25 January 2007

Borderlands

Another matter will probably be "put in order and forgotten" soon, to use former Prime Minister Māris Gailis' words to describe the likely outcome of the debate in the Saeima, Latvia's parliament, on whether to sign the Border Agreement with the Russian Federation and drop the declaration emphasizing the Republic of Latvia's legal continuity, the which declaration was and is completely unacceptable to Russia.

Except for the rightists in For Fatherland and Freedom, the governing coalition, the President, and "the Russian parties" in the opposition are determined to "put things in order" pragmatically, whilst the center-right New Era and the "Fatherlanders" are convinced that the Border Agreement does not sufficiently guarantee continuity (one of the sacred cows of Lettish politics, reflected in Latvia's well-known refusal to automatically grant blanket citizenship to those who settled here during the occupation and their descendants). New Era is determined to force a popular referendum on the issue (which, according to some, is required by the Satversme, Latvia's constitution). A small crowd is demonstrating outside parliament as I write... I will try to blog about this brouhaha as events continue to unfold, time permitting. A good article on the background of this issue, by Vladimir Socor, is available at the Jamestown Foundation site. I wrote most of the Wikipedia article on the holy calf in question, the Abrene District, last winter (I'm taking a "Wikibreak," revolted by the tenor of the edit wars, so I'm linking to the last version I feel comfortable putting my name to).

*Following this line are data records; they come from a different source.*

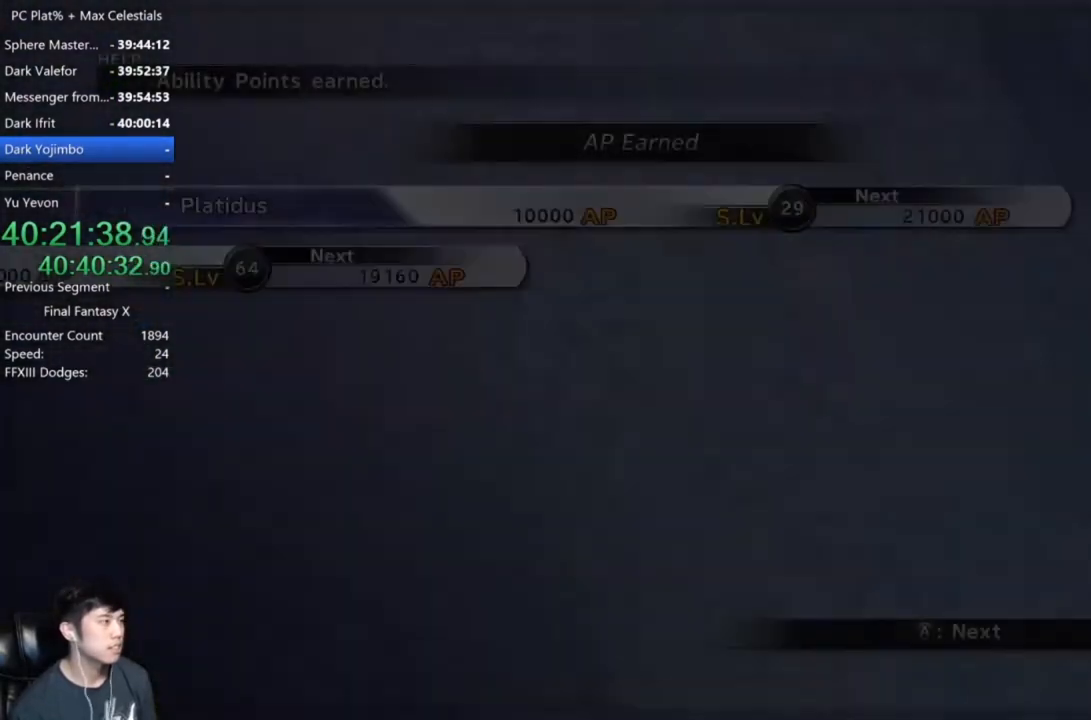
{"buttons": [], "left_stick": "center", "right_stick": "center", "events": [[233, "A", "down"], [300, "A", "up"], [400, "A", "down"], [467, "A", "up"]]}
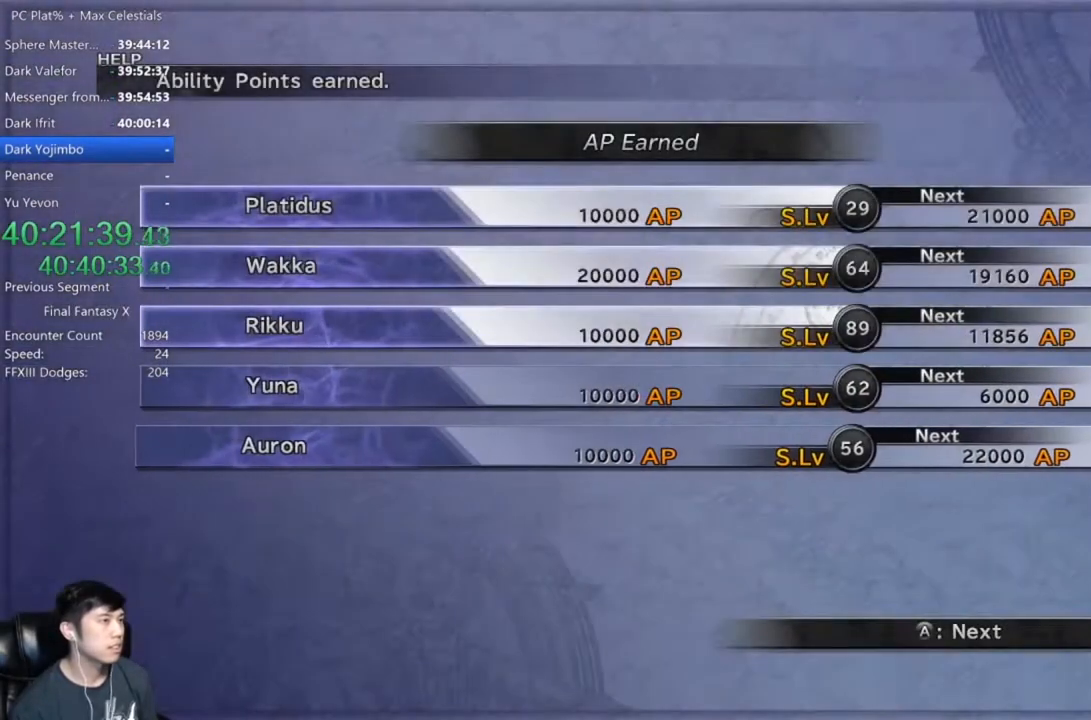
{"buttons": [], "left_stick": "center", "right_stick": "center", "events": [[67, "A", "down"], [100, "A", "up"], [201, "A", "down"], [267, "A", "up"], [334, "A", "down"], [434, "A", "up"]]}
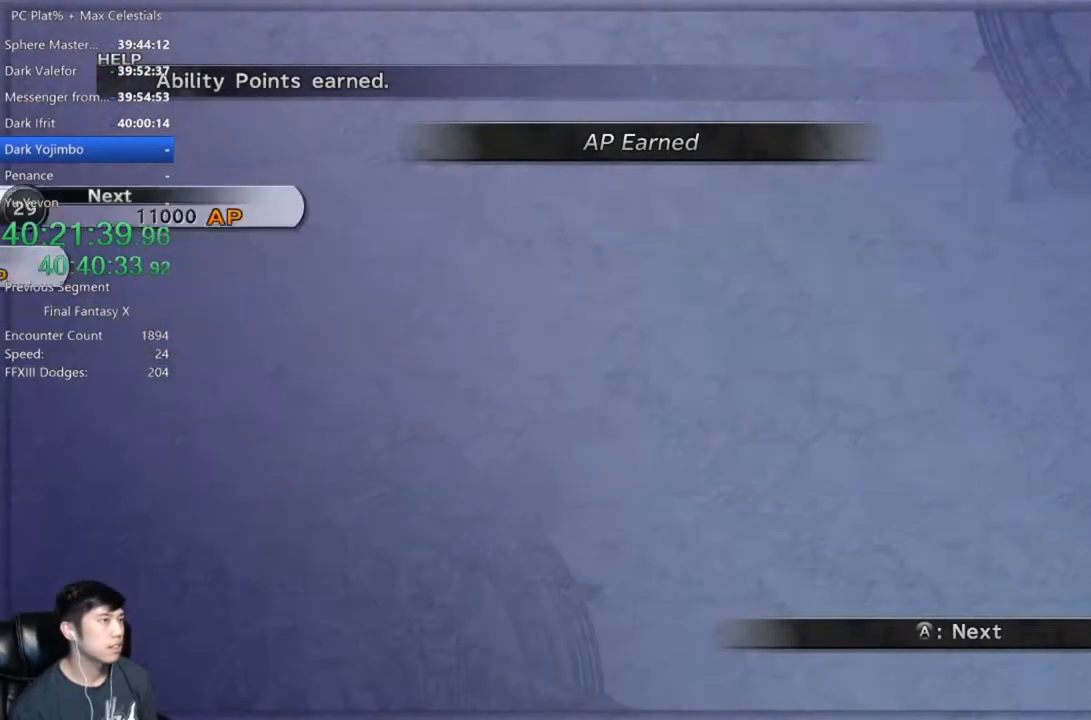
{"buttons": [], "left_stick": "center", "right_stick": "center", "events": [[334, "A", "down"], [434, "A", "up"]]}
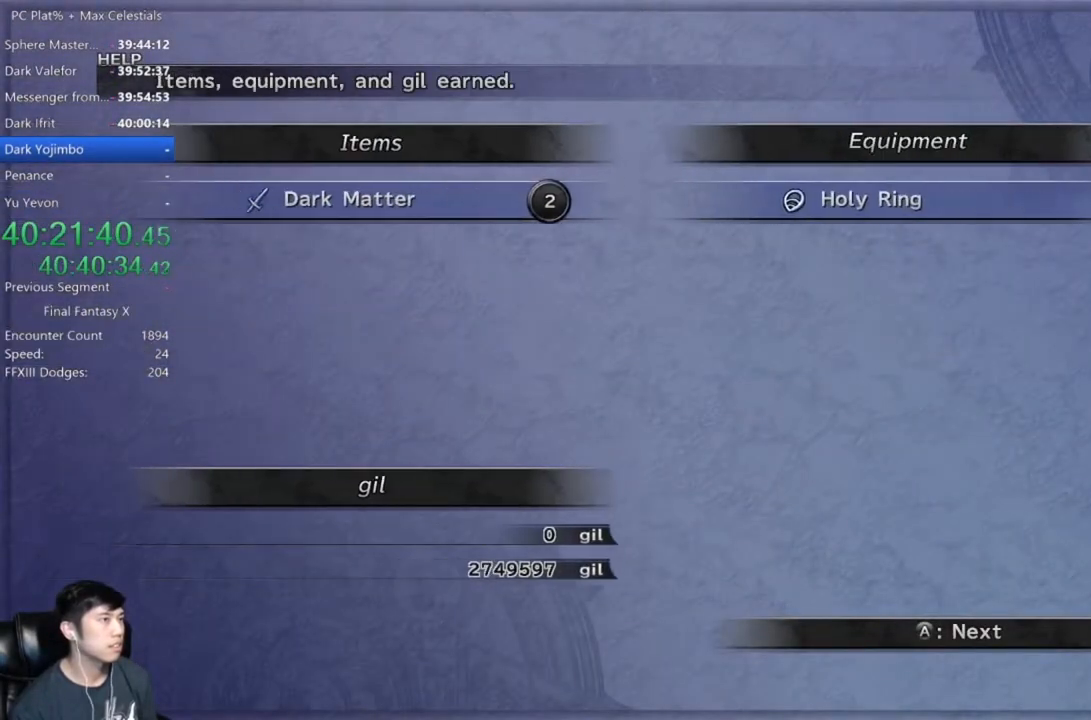
{"buttons": ["A"], "left_stick": "center", "right_stick": "center", "events": [[34, "A", "down"], [100, "A", "up"], [201, "A", "down"], [267, "A", "up"], [334, "A", "down"], [434, "A", "up"], [501, "A", "down"]]}
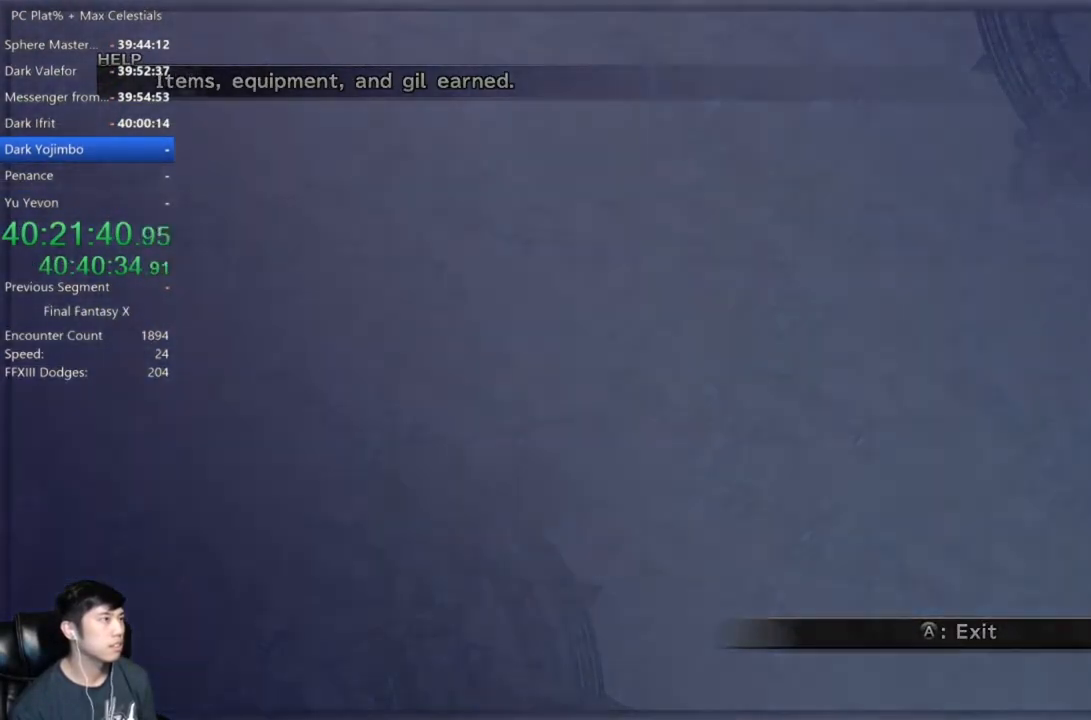
{"buttons": [], "left_stick": "center", "right_stick": "center", "events": [[67, "A", "up"], [200, "A", "down"], [267, "A", "up"]]}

Putting things in order is always, er, orderly, and my personal view of "putting things behind us" and looking to the future is... is ambivalent, I guess? My ears prick up instinctively at the word "forget," however, and readers of this blog know that I have some trouble with letting bygones be bygones if amnesia is required. Yesterday a friend of mine, my wife and I drove northward on the suddenly icy roads of Latgola (the Italianate winter hath ended, and the buds of the lilacs in their blackness doth promise a bleak spring) (empty roads, mostly -- much of the population is in Ireland, and many of those who aren't haven't the money for gas) to a village (if that -- a few crumbling houses, a khrushchovka, a half-empty shop and austere bar) that bears the charming name of Naudaskalns, Money Hill. My friend's a journalist, and the purpose of the drive was an interview with Leontīns Vizulis, who recently celebrated his seventieth birthday (in Latvia, where men die young, that's old). Vizuļa kungs is a peasant, as he says. Like many a Latvian peasant, he has countless books piled unto the sagging ceiling of his Soviet flat, a truly remarkable erudition, a lively intellect, a fine education, and a keen sense of the virtues. Now that the nation is no longer agrarian -- something laissez-faire accomplished with the scary speed communism was incapable of even before "the stagnation" -- his breed will surely be rare.

Leontīns Vizulis was and is the chairman of a fledgling association of people from Abrene -- abrenieši. When a state "puts things in order," it has a sad tendency to forget real people and real places, methinks. Māris Gailis, stellar yachtsman that he is, couldn't fork over a thousand lati to Vizuļa kunga proto-NGO when he was Premier. People like Vizuļa kungs are inconvenient -- we are, after all, marching headlong into the gloriously globalized world, what with the fastest growing economy in Europe. Word has it that the Border Agreement is important to those pandering Latvian dairy products. Maybe it's the truckers, or the sprat canneries. More likely, it's gas or the gray economy.

The town of Abrene didn't exist until the region became a part of newborn Latvia -- it was a train station, a strategically important railway junction, and some shacks. Forty-five Latvian soldiers died to capture it. Vizuļa kungs is a realist -- there is no way Russia will give back the land it stole in 1944, and the abrenieši don't even want it back, or not at the moment. They are happy on this side of the border, many having fled to the Latvian SSR when the chekists would drag the kulaks from their houses, strip them naked, and drench them with water. The abrenieši have modest demands -- recognition of their history, compensation for their farms (land is compensated for -- by Latvia, not Russia, but buildings are... forgotten), and an easing of visa regulations and costs for those who would like to tend their family graves. Some people call Vizuļa kungs an extremist. He hands you carefully made drafts of the lost county's seal he commissioned, the proportions precise, with annotations referencing heraldic commissions, and he struggles to publish books on paper of the quality of Soviet toilet paper, that rarity, containing scholarly articles and reminiscences and advertisements from companies not as afraid of inconvenient folk as the government is, and so willing to offer a few lati to people who won't forget. Letters from the association to the powers that be often go unanswered. Many of the people fleeing Abrene ended up in Balvi, five kilometers north of Naudaskalns. It is one of the poorest areas in Latvia, a town burned down by the retreating Nazi forces.

People rebuild. Don't ask them to forget.

The photograph of Abrene in the interbellum is from the official website of Pytalovo. Many photos from that period are captioned with that undead term, "
Буржуазной республики" -- "of the bourgeois republic." It was "the bourgeois republic" that constructed the town, including its then-modern schools.